━━━ Given text ━━━

The Type 570 Characteristic-Curve Tracer presents a graphic analysis of vacuum-tube characteristics under a wide range of operating conditions. Calibrated horizontal and vertical deflection make it possible to measure the characteristics directly or the curves may be compared with preselected tube characteristics that have been reproduced on a mask over the cathode-ray tube. Front-panel switching between two test sockets permits rapid comparisons between two tubes or between two sections of the same tube.
Vertical Deflection Factor
Eleven steps from 0.02 ma/div. to 50 ma/div.
Accuracy: 3%
Horizontal Deflection Factor
Nine steps from .1 v/div. to 50 v/div.
Accuracy: 3%
Grid-Step Generator
Number of steps per family: 4- to 12.
Number of steps per second: 120 or 240.
Voltage change per step:
Seven positions from .1 to 10 volts/step.
Accuracy: 3%.
A single-family provision permits observation of tube characteristics under unusual conditions without danger of damage to the tube under test.
Maximum current: 50 ma average.
                               100 ma peak.
A 1/16 amp fuse protects the current measuring resistors in the .02 ma to 1 ma positions of the VERTICAL MA/DIV. switch.
Plate-Sweep Generator
Peak plate-sweep voltage;
Eight steps from 5 to 500 volts. Nominal voltages depending on line voltage.
Series load resistance:
Eleven steps from 300 ohms to 1 megaohm.

━━━ Data excerpts ━━━

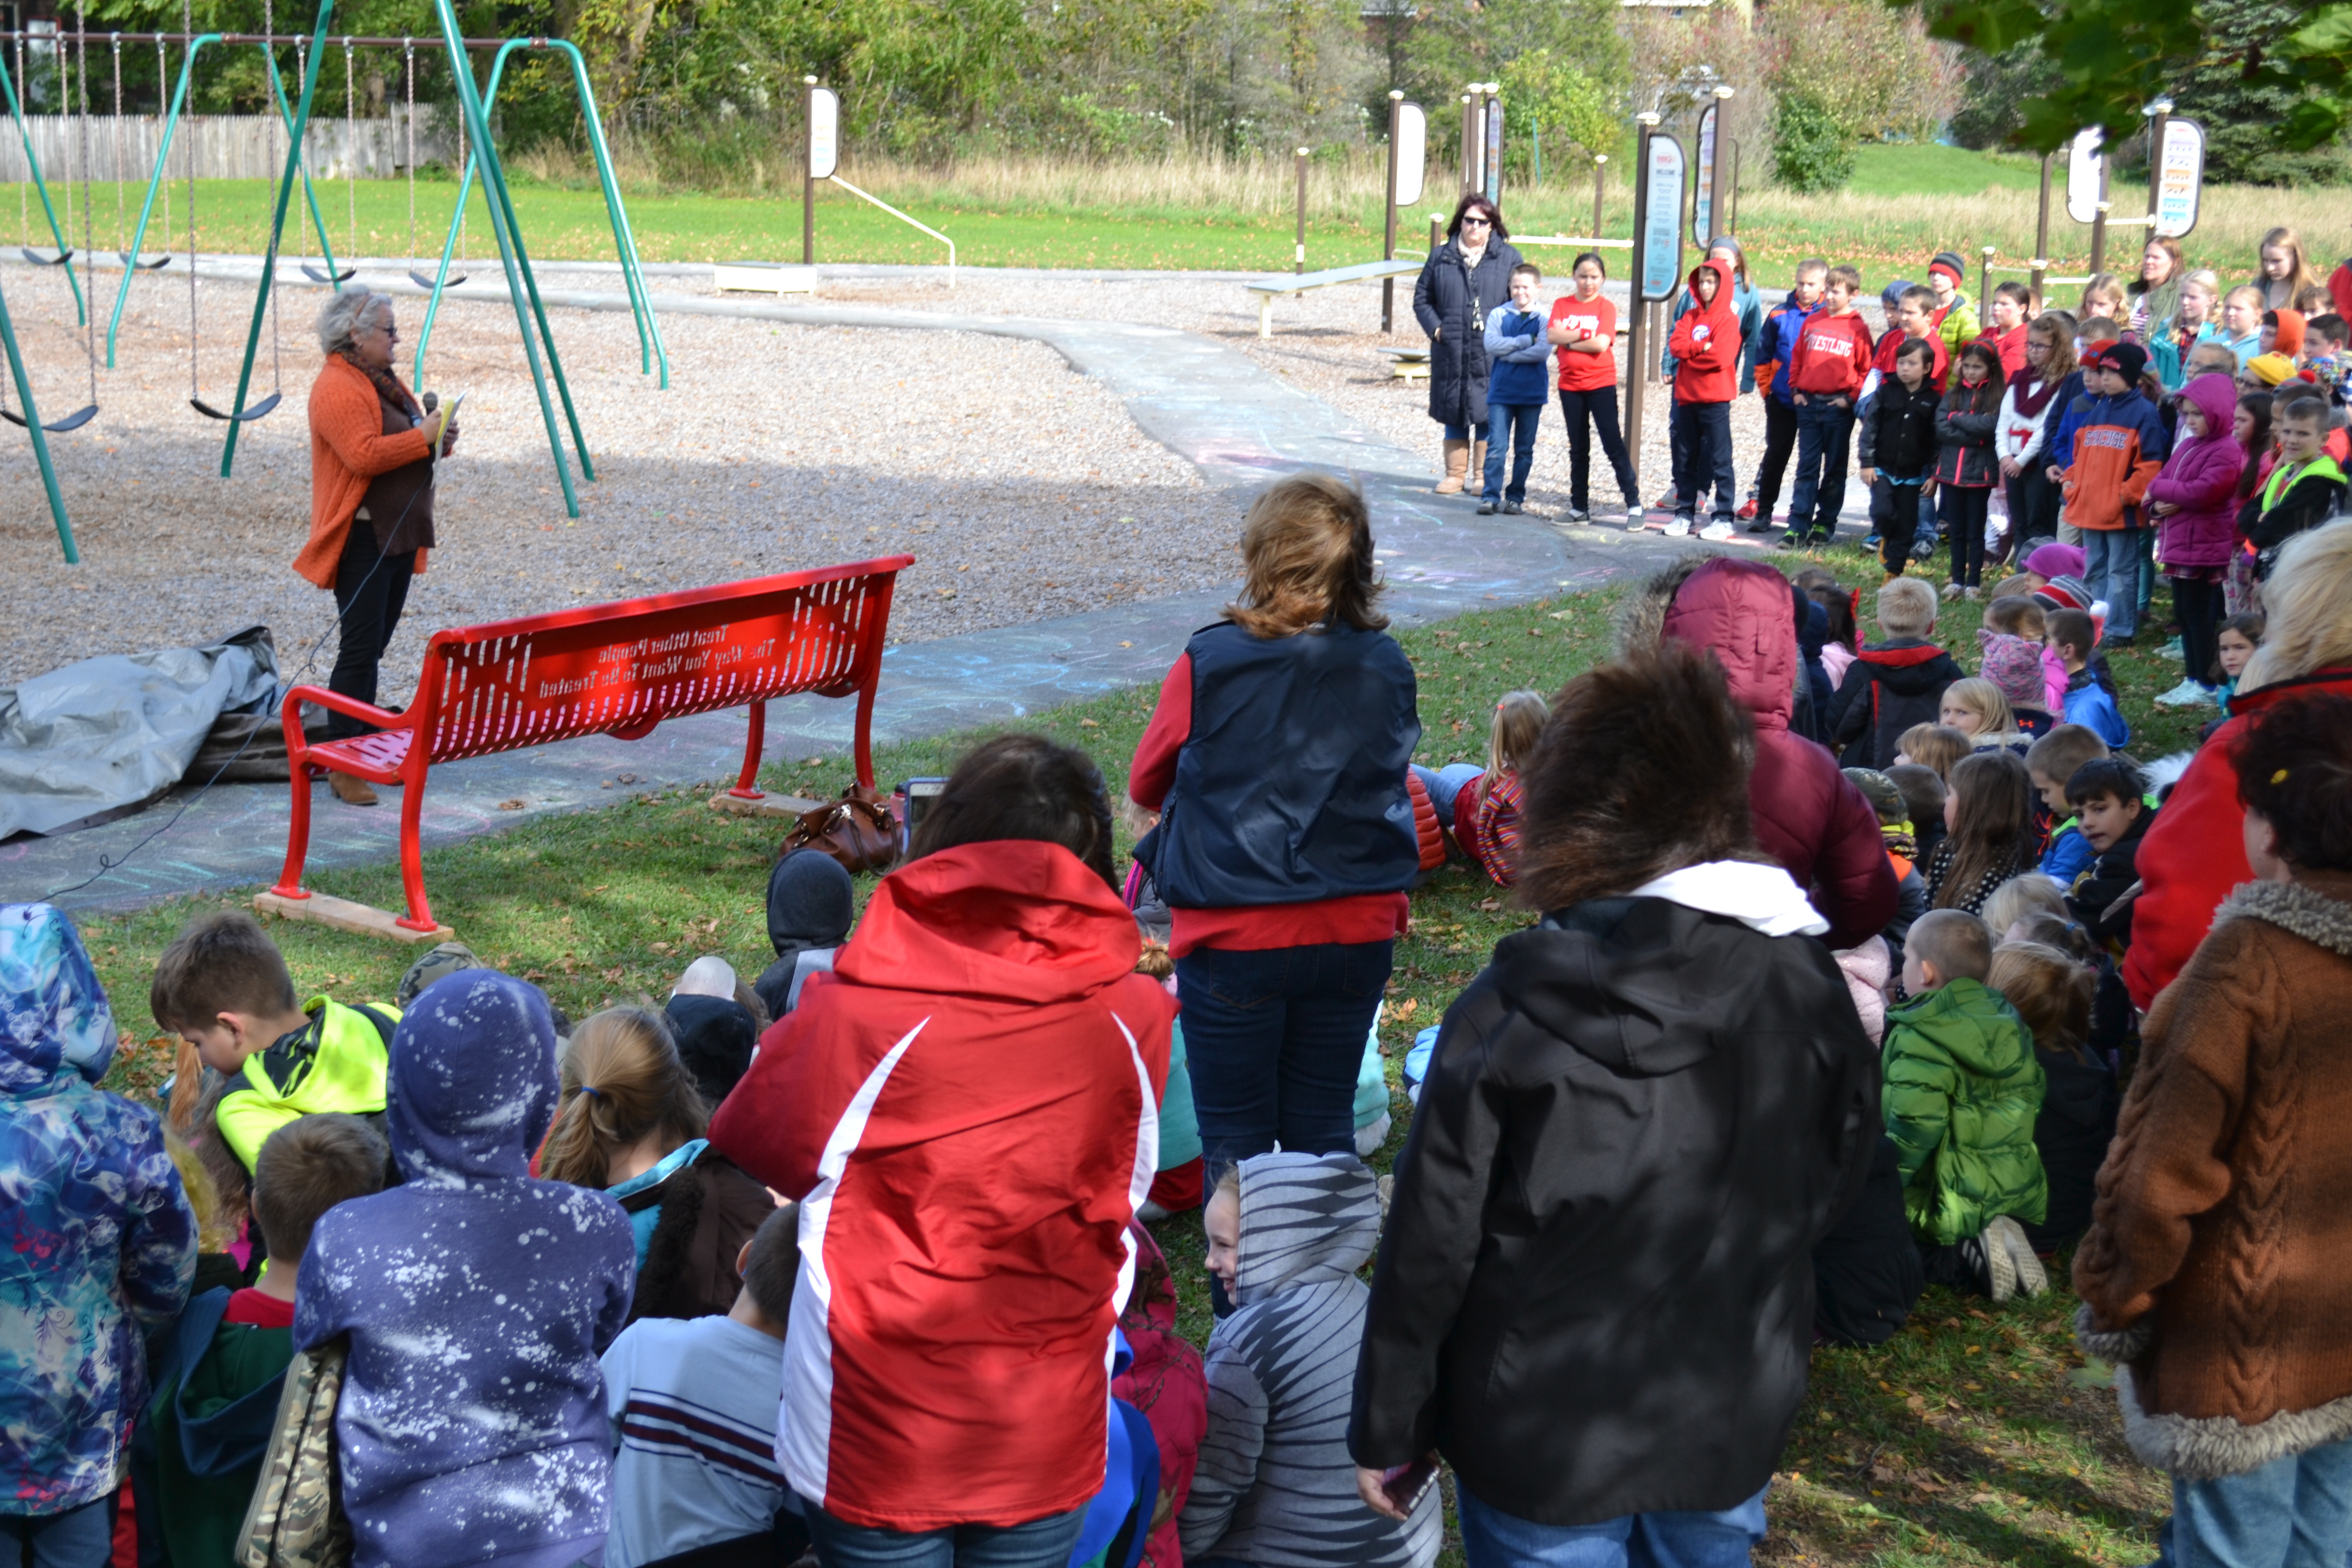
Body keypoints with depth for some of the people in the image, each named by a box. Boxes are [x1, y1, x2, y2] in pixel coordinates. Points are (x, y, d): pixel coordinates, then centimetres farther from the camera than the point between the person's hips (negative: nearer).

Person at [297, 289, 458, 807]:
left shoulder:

━━━
━━━ Data excerpts ━━━

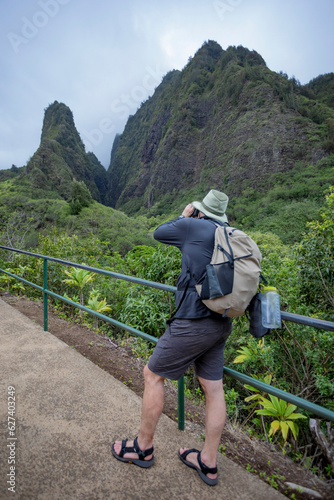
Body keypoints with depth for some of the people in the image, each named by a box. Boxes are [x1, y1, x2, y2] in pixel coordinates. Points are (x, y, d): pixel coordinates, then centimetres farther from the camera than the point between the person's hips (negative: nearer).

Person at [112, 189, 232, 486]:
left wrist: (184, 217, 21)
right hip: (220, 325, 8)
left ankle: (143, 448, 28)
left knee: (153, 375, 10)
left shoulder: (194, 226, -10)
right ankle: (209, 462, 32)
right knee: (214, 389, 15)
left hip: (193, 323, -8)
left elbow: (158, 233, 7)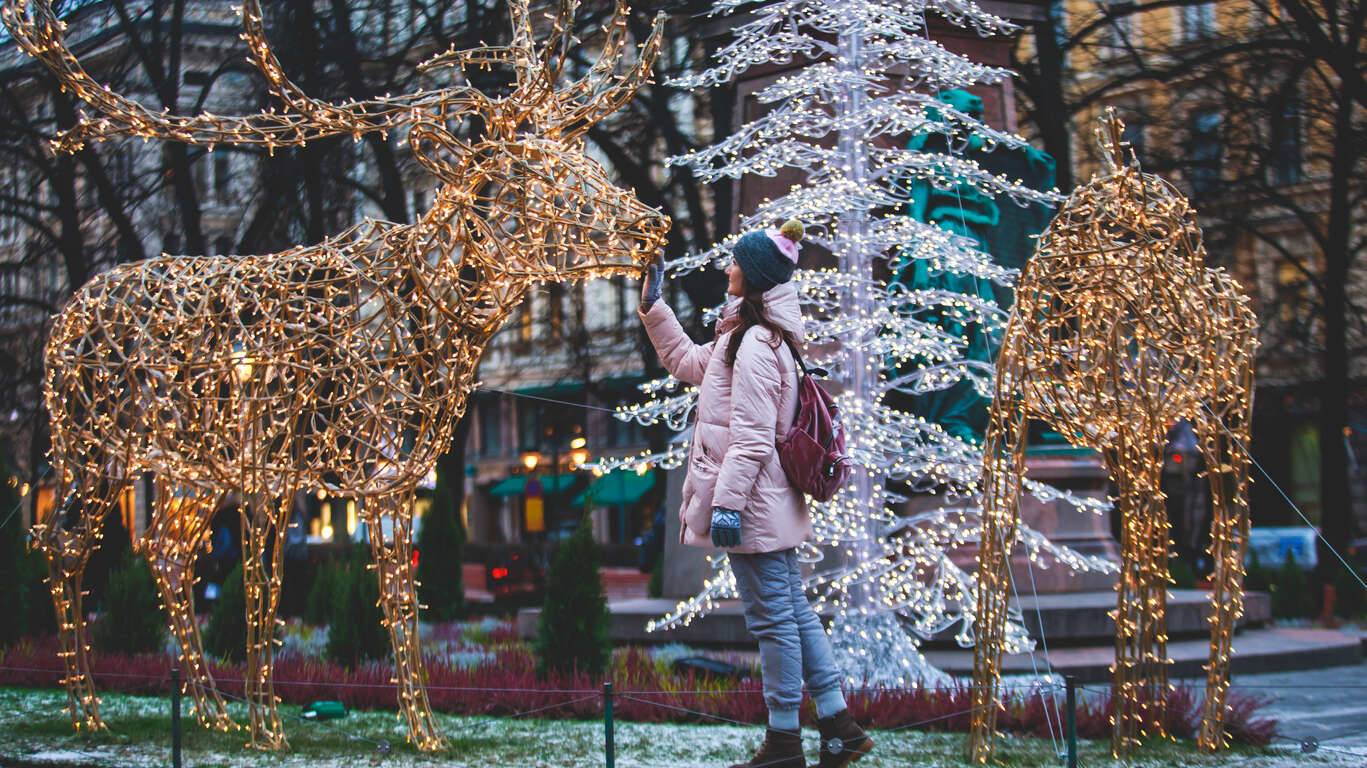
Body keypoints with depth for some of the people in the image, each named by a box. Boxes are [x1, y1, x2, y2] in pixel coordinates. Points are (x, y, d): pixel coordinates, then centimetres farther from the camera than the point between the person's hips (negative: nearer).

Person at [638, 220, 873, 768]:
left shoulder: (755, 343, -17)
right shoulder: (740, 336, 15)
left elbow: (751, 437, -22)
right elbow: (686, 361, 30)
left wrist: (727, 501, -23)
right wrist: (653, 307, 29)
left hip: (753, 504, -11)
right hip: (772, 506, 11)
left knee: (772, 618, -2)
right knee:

━━━

# Tasks for this exercise
1 – In the curve tracer specifications, how many steps does the horizontal deflection factor have, and over what range?
2 – Go on with the curve tracer specifications, starting after their last line.
These lines have no connection to the curve tracer specifications.

# Solved problems
1 – Nine steps, from .1 v/div. to 50 v/div.

2 –
Accuracy: 300 ohms, 35%: 1 k and 2 k, 10%;
5 k  to 1 meg. 5%.
Maximum current capability
1 amp peak.
.25 amp average.
A   ½ amp fuse protects the plate-sweep generator. An additional 1/16 amp fuse is inserted to protect the current measuring circuits in the .02 ma to  1 ma positions of the VERTICAL MA/DIV. switch when measuring plate current.
Operating Voltages
Heater Voltages:
Seventeen steps from 1.25 volts to 117 volts, each step adjustable over a range of about  ±20%.
Maximum Heater Power: 30 watts.
Positive DC Voltage:
Five calibrated steps from 20 to 300 volts, 3% accuracy.
Continuously variable, uncalibrated, from 10 to 300 volts.
Maximum Current From + DC Supply:
150 ma peak.
50 ma average.
Negative DC Voltage:
Continuously variable from U to -100 volts. Source impedance: 175 k.
Voltmeter
Measures positive and negative operating voltages in seven ranges from 7 to 700 volts, full scale.
In the HTR position the meter shows the heater voltage as a percentage of the figure selected by the HEATER switch.
Other Features
Tube-Socket Switch:
The TEST POSITION switch selects either of two tubes or two halves of one tube.
Safety Switch:
The TEST POWER switch removes all potentially dangerous voltages from the patch panel for safety when connections are being changed.
Regulated Power Supplies:
All power supplies affecting calibration are  regulated for load and line-voltage variations.  The heater, negative dc, and plate-sweep voltages are unregulated.
Cathode-Ray Tube:
Type: Tektronix T52P1
Other phosphors available.
Accelerating Potential: 4 kv.
Illuminated Graticule:
Edge lighted graticule provides either red or white illumination.
Mechanical Specifications
Ventilation: Filtered, forced air ventilation.
Construction: Aluminum alloy chassis and cabinet.
Finish: Photo-etched anodized panel, blue wrinkle cabinet.
Dimensions: 16½” high, 13” wide, 24½” deep.
Weight: 75 pounds.
Power Requirements: 105-125 or 210-250 v, 50-60 cycles, 300 to 500 watts at 117 or 234 volts.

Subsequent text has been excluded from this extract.